Since its launch 5 years ago, the Cancer Drugs Fund (CDF) is estimated to have helped over 95,000 patients gain access to lifesaving drugs and technologies. The CDF began as a temporary collaboration, between NICE and NHS England, that was extended in 2014 and due to end March 2016. It was decided that in order to continue beyond 2016, major reforms would be needed. Two key criticisms that drove these changes were concerns that patients may not be benefiting fully and that funding was not being used appropriately. After a 12-week consultation, new guidelines were drawn up to improve the effectiveness of the CDF appraisal process.

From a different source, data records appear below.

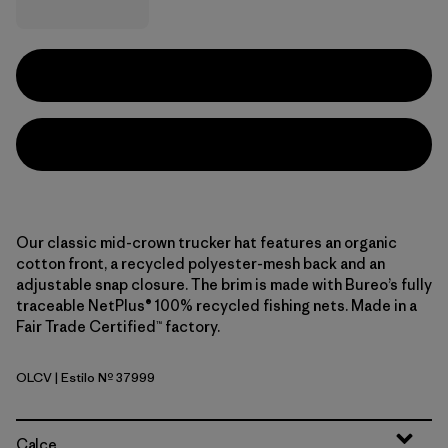
Our classic mid-crown trucker hat features an organic
cotton front, a recycled polyester-mesh back and an
adjustable snap closure. The brim is made with Bureo’s fully
traceable NetPlus® 100% recycled fishing nets. Made in a
Fair Trade Certified™ factory.
OLCV
| Estilo Nº 37999
'95 Oval Logo: Cover Green
Calce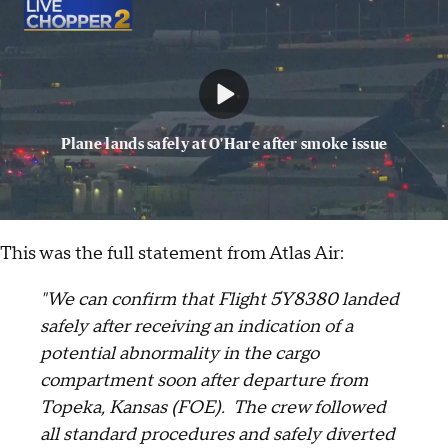
Plane lands safely at O'Hare after smoke issue
This was the full statement from Atlas Air:
"We can confirm that Flight 5Y8380 landed
safely after receiving an indication of a
potential abnormality in the cargo
compartment soon after departure from
Topeka, Kansas (FOE). The crew followed
all standard procedures and safely diverted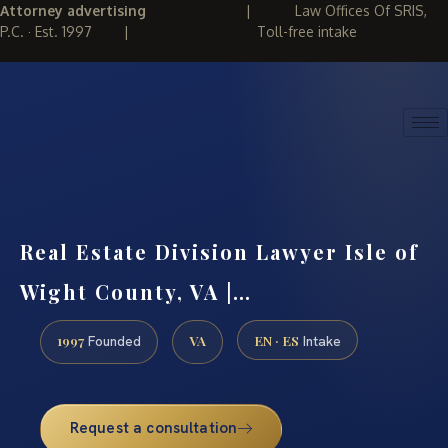
Attorney advertising
|
Law Offices Of SRIS,
P.C. · Est. 1997
|
Toll-free intake
(888) 437-7747
REQUEST CONSULTATION
Real Estate Division Lawyer Isle of
Wight County, VA |…
1997
VA
EN · ES
Founded
Intake
Request a consultation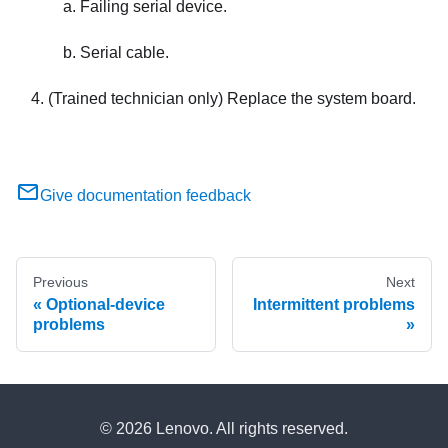
Failing serial device.
Serial cable.
(Trained technician only) Replace the system board.
Give documentation feedback
Previous
Next
Optional-device
Intermittent problems
problems
© 2026 Lenovo. All rights reserved.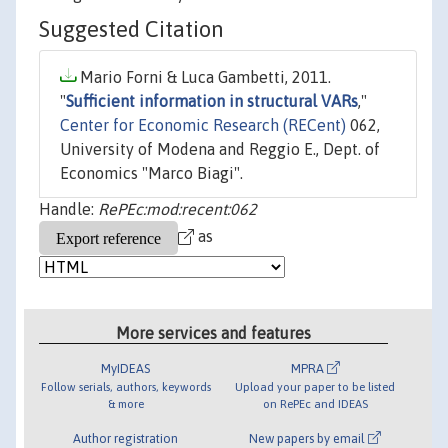
Suggested Citation
Mario Forni & Luca Gambetti, 2011.
"
Sufficient information in structural VARs
,"
Center for Economic Research (RECent)
062,
University of Modena and Reggio E., Dept. of
Economics "Marco Biagi".
Handle:
RePEc:mod:recent:062
as
More services and features
MyIDEAS
MPRA
Follow serials, authors, keywords
Upload your paper to be listed
& more
on RePEc and IDEAS
Author registration
New papers by email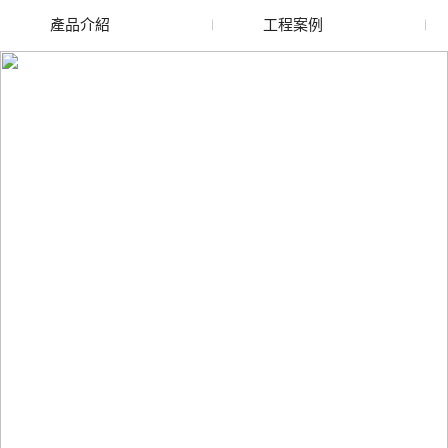
產品介紹
工程案例
廢舊水蜜桃色色网站
玻璃渣回收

At the ISPOR 19th Annual European Congress, members of industry and NICE came together to discuss what these changes mean for patients, manufacturers and decision makers. The session was moderated by Dr Caroline Ling, Senior Director at RTI-Health Solutions; she was joined by her colleague Dr Sorrel Wolowacz, Head of European Health Economics. Professor Meindert Boysen from the London School of Hygiene & Tropical Medicine attended as a representative of NICE. The final presenter was Dr David Tyas, Associate Director of Health Outcomes and Research at Bristol-Myers Squibb.

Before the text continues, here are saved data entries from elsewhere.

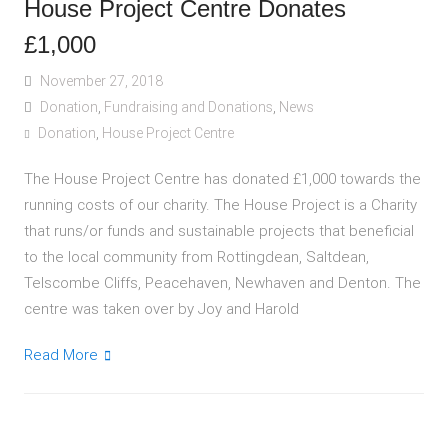
House Project Centre Donates
£1,000
November 27, 2018
Donation
,
Fundraising and Donations
,
News
Donation
,
House Project Centre
The House Project Centre has donated £1,000 towards the
running costs of our charity. The House Project is a Charity
that runs/or funds and sustainable projects that beneficial
to the local community from Rottingdean, Saltdean,
Telscombe Cliffs, Peacehaven, Newhaven and Denton. The
centre was taken over by Joy and Harold
Read More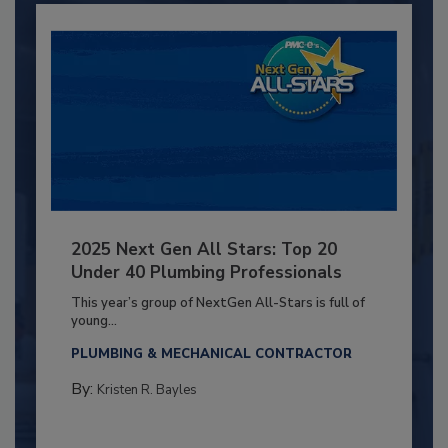
2025 Next Gen All Stars: Top 20
Under 40 Plumbing Professionals
This year’s group of NextGen All-Stars is full of
young...
PLUMBING & MECHANICAL CONTRACTOR
By:
Kristen R. Bayles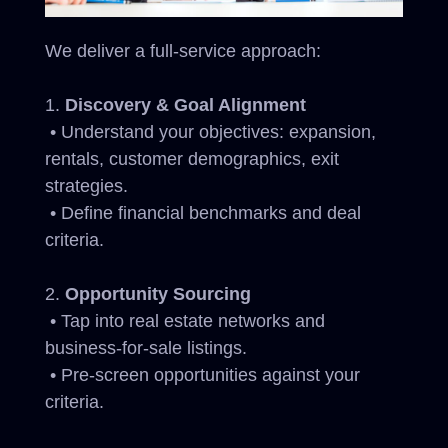
We deliver a full-service approach:
Discovery & Goal Alignment
• Understand your objectives: expansion,
rentals, customer demographics, exit
strategies.
• Define financial benchmarks and deal
criteria.
Opportunity Sourcing
• Tap into real estate networks and
business-for-sale listings.
• Pre-screen opportunities against your
criteria.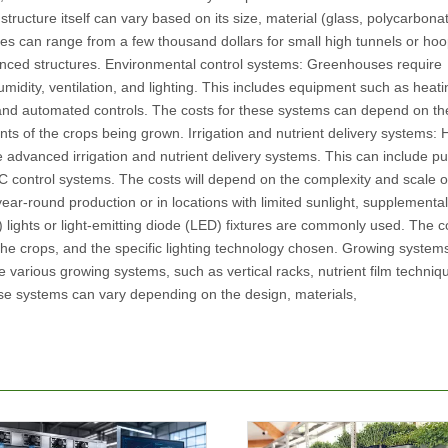
ructure itself can vary based on its size, material (glass, polycarbonat
es can range from a few thousand dollars for small high tunnels or ho
anced structures. Environmental control systems: Greenhouses require
midity, ventilation, and lighting. This includes equipment such as heat
 and automated controls. The costs for these systems can depend on the
s of the crops being grown. Irrigation and nutrient delivery systems:
 advanced irrigation and nutrient delivery systems. This can include p
EC control systems. The costs will depend on the complexity and scale o
ear-round production or in locations with limited sunlight, supplemental 
lights or light-emitting diode (LED) fixtures are commonly used. The co
the crops, and the specific lighting technology chosen. Growing system
 various growing systems, such as vertical racks, nutrient film techniq
se systems can vary depending on the design, materials,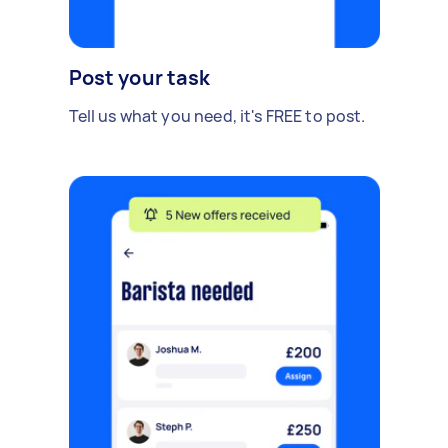
Post your task
Tell us what you need, it's FREE to post.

The New Cancer Drugs Fund: Implications for NICE
Presented by Meindert Boysen
The new fund aims to allow better access to life-saving drugs, give greater value for taxpayer money and offer a new fast-track route for the most promising upcoming therapies. The key features of the new fund are:
- All new licensed oncology drugs will be referred to NICE
- Draft guidance will be given within 90 days of market authorisation
- Interim funding for positive recommendations
- Managed access with clear entry and exit criteria
- £340 million investment budget for new and transitional drugs
The new system of managed access will fund promising new therapies, with a specific time period for additional data collections followed by an appraisal review. Interim funding aims to provide financial support throughout the NICE guidance drafting process. This is estimated to allow market access up to 8 months quicker than the old system. Under the new system, committees will be encouraged to be more flexible with end-of-life criteria, such as understanding that some patients will have shorter life expectancies regardless of treatment; and allowing further data collection for those treatments that have been rejected due to high clinical uncertainty, (i.e. lack of efficacy and cost-effective data). A data collection arrangement (DCA) working group, with representatives from NICE and NHS England, was formed to reduce clinical uncertainty through systemic anti-cancer therapy (SACT) data collection from public health resources, real world observations, and current and planned clinical studies.
Implications for the Manufacturer/Sponsor
Presented by David Tyas
Proactive manufacturers will find these new changes welcoming. Under the old system, drug developers would create a product package, which would be reviewed for approval; a process that could take up to 12 months. By providing data early, NICE will help support manufacturers throughout the remaining process. While committees aim to be more flexible, manufacturers also have a responsibility to have a detailed product dossier. Knowing how to present their product, having strong global communication and a clear exit strategy, will help push new therapies more quickly to the market. It would be advantageous for manufacturers to utilise good study design, such as long-term follow-up past registration and to use clinicians who are familiar with the product, to show the potential of the drug to be cost-effective in the long-run.
While the new system offers a greater flexibility, longer-term tracking of patient benefits and a stronger engagement between NHS England and NICE; there is still the question of who bears the cost of new, expensive ‘fast-track’ drugs. Many in the industry would expect the cost of new drugs to be set by the manufacturers. As such there is a danger that the expense of new drugs may fall upon the shoulders of taxpayers, which would make the new CDF more costly in the future.
Additional Data Collection
Presented by Sorrel Wolowacz
A key feature of the new system is increased data collection for the reassessment of drugs not recommended for use, and to provide useful follow-up data on registered treatments. The new CDF appraisal process aims to tackle the clinical uncertainty of novel drugs through more rigorous data collection. Under the new system, an appraisal committee will assess the level of clinical uncertainty and the feasibility of the data required by the CDF. The DCA will then review minimal timeframes, population size and treatment duration to develop suitable study designs that can be reviewed by stakeholders. The most common means of data collection are through the SACT dataset, although there are options for ongoing and new clinical studies.
The key feature of SACTis the national collection of data from NHS England chemotherapy providers, with the potential to become linked to other health sources. Set up in April 2014, SACT includes data on patient demographics, disease progression, and treatment regimen. In the future, it is hoped that the database will provide historic information that can be used as a reference data set. Collecting data via SACT gives insight into clinical effectiveness, potential study design issues, and treatment patterns in a clinical setting.
These changes aim to bring new drugs and technologies more quickly to patients. Therapies that show promise will be given interim funding and clear positive guidance during development. Manufacturers who are well prepared will be given more support. Flexible decision making and follow-up data collection will give drugs with high clinical uncertainty a chance. Widespread collection of long-term data can be used to build a bank of information that will help future decision making.